» Task prompt: Can you reproduce every line of the listing below, changing "vues" to "lectures" wherever it occurs and leaving everything else unchanged?

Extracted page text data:
::::
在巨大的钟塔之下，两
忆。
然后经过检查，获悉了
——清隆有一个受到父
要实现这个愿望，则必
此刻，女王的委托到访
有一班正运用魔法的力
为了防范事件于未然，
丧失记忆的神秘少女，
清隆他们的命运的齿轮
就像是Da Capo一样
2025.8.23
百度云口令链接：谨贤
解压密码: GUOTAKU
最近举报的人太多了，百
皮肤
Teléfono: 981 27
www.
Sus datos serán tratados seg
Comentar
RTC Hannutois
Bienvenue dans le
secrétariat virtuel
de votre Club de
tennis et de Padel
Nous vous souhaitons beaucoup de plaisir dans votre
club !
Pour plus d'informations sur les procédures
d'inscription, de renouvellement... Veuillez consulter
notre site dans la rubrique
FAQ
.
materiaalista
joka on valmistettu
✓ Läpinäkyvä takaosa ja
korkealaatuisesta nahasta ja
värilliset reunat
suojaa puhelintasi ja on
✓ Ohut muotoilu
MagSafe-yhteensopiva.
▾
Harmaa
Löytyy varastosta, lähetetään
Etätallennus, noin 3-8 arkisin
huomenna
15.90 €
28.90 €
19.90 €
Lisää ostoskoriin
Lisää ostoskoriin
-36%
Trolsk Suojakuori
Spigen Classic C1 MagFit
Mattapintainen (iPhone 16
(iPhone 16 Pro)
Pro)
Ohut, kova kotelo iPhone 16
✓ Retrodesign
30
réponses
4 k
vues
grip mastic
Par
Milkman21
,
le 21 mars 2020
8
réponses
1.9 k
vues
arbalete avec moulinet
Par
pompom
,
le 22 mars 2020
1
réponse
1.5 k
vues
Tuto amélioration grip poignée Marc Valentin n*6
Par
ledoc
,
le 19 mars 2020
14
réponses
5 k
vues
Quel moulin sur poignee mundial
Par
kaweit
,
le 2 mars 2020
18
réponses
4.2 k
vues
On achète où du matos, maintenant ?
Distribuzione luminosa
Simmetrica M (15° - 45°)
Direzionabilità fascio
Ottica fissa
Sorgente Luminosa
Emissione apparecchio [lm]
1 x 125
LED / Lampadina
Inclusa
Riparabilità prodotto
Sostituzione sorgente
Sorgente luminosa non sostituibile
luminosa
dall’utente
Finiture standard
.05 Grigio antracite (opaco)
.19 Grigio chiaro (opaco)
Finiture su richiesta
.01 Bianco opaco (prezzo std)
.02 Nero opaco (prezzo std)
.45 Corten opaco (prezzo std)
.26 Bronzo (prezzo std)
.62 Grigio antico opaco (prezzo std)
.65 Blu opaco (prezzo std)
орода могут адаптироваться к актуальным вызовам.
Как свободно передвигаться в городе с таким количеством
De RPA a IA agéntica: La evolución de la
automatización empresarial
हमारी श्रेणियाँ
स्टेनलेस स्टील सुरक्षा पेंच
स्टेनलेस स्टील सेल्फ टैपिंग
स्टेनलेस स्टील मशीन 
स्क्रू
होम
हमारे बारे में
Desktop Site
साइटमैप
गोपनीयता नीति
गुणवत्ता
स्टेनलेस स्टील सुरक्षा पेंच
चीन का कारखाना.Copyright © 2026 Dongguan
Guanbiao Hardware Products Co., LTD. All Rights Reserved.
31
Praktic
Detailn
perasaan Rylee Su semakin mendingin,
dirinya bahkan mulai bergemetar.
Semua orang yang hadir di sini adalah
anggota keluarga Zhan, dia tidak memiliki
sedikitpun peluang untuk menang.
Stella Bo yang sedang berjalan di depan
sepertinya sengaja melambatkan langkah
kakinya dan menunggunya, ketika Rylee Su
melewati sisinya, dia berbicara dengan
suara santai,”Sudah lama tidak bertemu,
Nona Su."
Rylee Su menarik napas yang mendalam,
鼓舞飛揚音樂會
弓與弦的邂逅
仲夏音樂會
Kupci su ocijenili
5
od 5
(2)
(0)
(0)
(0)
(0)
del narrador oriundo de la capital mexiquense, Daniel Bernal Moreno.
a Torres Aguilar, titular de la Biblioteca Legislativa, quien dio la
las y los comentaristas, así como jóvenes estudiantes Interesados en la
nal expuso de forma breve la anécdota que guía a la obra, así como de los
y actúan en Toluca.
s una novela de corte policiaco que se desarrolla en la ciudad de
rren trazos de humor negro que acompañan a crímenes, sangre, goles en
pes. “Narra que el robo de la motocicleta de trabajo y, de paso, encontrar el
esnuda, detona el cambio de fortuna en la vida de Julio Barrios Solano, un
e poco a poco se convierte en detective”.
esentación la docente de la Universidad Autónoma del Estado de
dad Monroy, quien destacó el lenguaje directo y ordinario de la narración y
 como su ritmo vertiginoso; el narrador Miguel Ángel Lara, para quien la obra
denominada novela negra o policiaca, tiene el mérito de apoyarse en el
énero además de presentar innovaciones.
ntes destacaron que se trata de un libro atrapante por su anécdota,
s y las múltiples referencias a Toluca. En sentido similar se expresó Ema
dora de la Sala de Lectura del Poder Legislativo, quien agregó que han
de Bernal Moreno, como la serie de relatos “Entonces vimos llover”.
::::
» Completed exercise:
在巨大的钟塔之下，两
忆。
然后经过检查，获悉了
——清隆有一个受到父
要实现这个愿望，则必
此刻，女王的委托到访
有一班正运用魔法的力
为了防范事件于未然，
丧失记忆的神秘少女，
清隆他们的命运的齿轮
就像是Da Capo一样
2025.8.23
百度云口令链接：谨贤
解压密码: GUOTAKU
最近举报的人太多了，百
皮肤
Teléfono: 981 27
www.
Sus datos serán tratados seg
Comentar
RTC Hannutois
Bienvenue dans le
secrétariat virtuel
de votre Club de
tennis et de Padel
Nous vous souhaitons beaucoup de plaisir dans votre
club !
Pour plus d'informations sur les procédures
d'inscription, de renouvellement... Veuillez consulter
notre site dans la rubrique
FAQ
.
materiaalista
joka on valmistettu
✓ Läpinäkyvä takaosa ja
korkealaatuisesta nahasta ja
värilliset reunat
suojaa puhelintasi ja on
✓ Ohut muotoilu
MagSafe-yhteensopiva.
▾
Harmaa
Löytyy varastosta, lähetetään
Etätallennus, noin 3-8 arkisin
huomenna
15.90 €
28.90 €
19.90 €
Lisää ostoskoriin
Lisää ostoskoriin
-36%
Trolsk Suojakuori
Spigen Classic C1 MagFit
Mattapintainen (iPhone 16
(iPhone 16 Pro)
Pro)
Ohut, kova kotelo iPhone 16
✓ Retrodesign
30
réponses
4 k
lectures
grip mastic
Par
Milkman21
,
le 21 mars 2020
8
réponses
1.9 k
lectures
arbalete avec moulinet
Par
pompom
,
le 22 mars 2020
1
réponse
1.5 k
lectures
Tuto amélioration grip poignée Marc Valentin n*6
Par
ledoc
,
le 19 mars 2020
14
réponses
5 k
lectures
Quel moulin sur poignee mundial
Par
kaweit
,
le 2 mars 2020
18
réponses
4.2 k
lectures
On achète où du matos, maintenant ?
Distribuzione luminosa
Simmetrica M (15° - 45°)
Direzionabilità fascio
Ottica fissa
Sorgente Luminosa
Emissione apparecchio [lm]
1 x 125
LED / Lampadina
Inclusa
Riparabilità prodotto
Sostituzione sorgente
Sorgente luminosa non sostituibile
luminosa
dall’utente
Finiture standard
.05 Grigio antracite (opaco)
.19 Grigio chiaro (opaco)
Finiture su richiesta
.01 Bianco opaco (prezzo std)
.02 Nero opaco (prezzo std)
.45 Corten opaco (prezzo std)
.26 Bronzo (prezzo std)
.62 Grigio antico opaco (prezzo std)
.65 Blu opaco (prezzo std)
орода могут адаптироваться к актуальным вызовам.
Как свободно передвигаться в городе с таким количеством
De RPA a IA agéntica: La evolución de la
automatización empresarial
हमारी श्रेणियाँ
स्टेनलेस स्टील सुरक्षा पेंच
स्टेनलेस स्टील सेल्फ टैपिंग
स्टेनलेस स्टील मशीन 
स्क्रू
होम
हमारे बारे में
Desktop Site
साइटमैप
गोपनीयता नीति
गुणवत्ता
स्टेनलेस स्टील सुरक्षा पेंच
चीन का कारखाना.Copyright © 2026 Dongguan
Guanbiao Hardware Products Co., LTD. All Rights Reserved.
31
Praktic
Detailn
perasaan Rylee Su semakin mendingin,
dirinya bahkan mulai bergemetar.
Semua orang yang hadir di sini adalah
anggota keluarga Zhan, dia tidak memiliki
sedikitpun peluang untuk menang.
Stella Bo yang sedang berjalan di depan
sepertinya sengaja melambatkan langkah
kakinya dan menunggunya, ketika Rylee Su
melewati sisinya, dia berbicara dengan
suara santai,”Sudah lama tidak bertemu,
Nona Su."
Rylee Su menarik napas yang mendalam,
鼓舞飛揚音樂會
弓與弦的邂逅
仲夏音樂會
Kupci su ocijenili
5
od 5
(2)
(0)
(0)
(0)
(0)
del narrador oriundo de la capital mexiquense, Daniel Bernal Moreno.
a Torres Aguilar, titular de la Biblioteca Legislativa, quien dio la
las y los comentaristas, así como jóvenes estudiantes Interesados en la
nal expuso de forma breve la anécdota que guía a la obra, así como de los
y actúan en Toluca.
s una novela de corte policiaco que se desarrolla en la ciudad de
rren trazos de humor negro que acompañan a crímenes, sangre, goles en
pes. “Narra que el robo de la motocicleta de trabajo y, de paso, encontrar el
esnuda, detona el cambio de fortuna en la vida de Julio Barrios Solano, un
e poco a poco se convierte en detective”.
esentación la docente de la Universidad Autónoma del Estado de
dad Monroy, quien destacó el lenguaje directo y ordinario de la narración y
 como su ritmo vertiginoso; el narrador Miguel Ángel Lara, para quien la obra
denominada novela negra o policiaca, tiene el mérito de apoyarse en el
énero además de presentar innovaciones.
ntes destacaron que se trata de un libro atrapante por su anécdota,
s y las múltiples referencias a Toluca. En sentido similar se expresó Ema
dora de la Sala de Lectura del Poder Legislativo, quien agregó que han
de Bernal Moreno, como la serie de relatos “Entonces vimos llover”.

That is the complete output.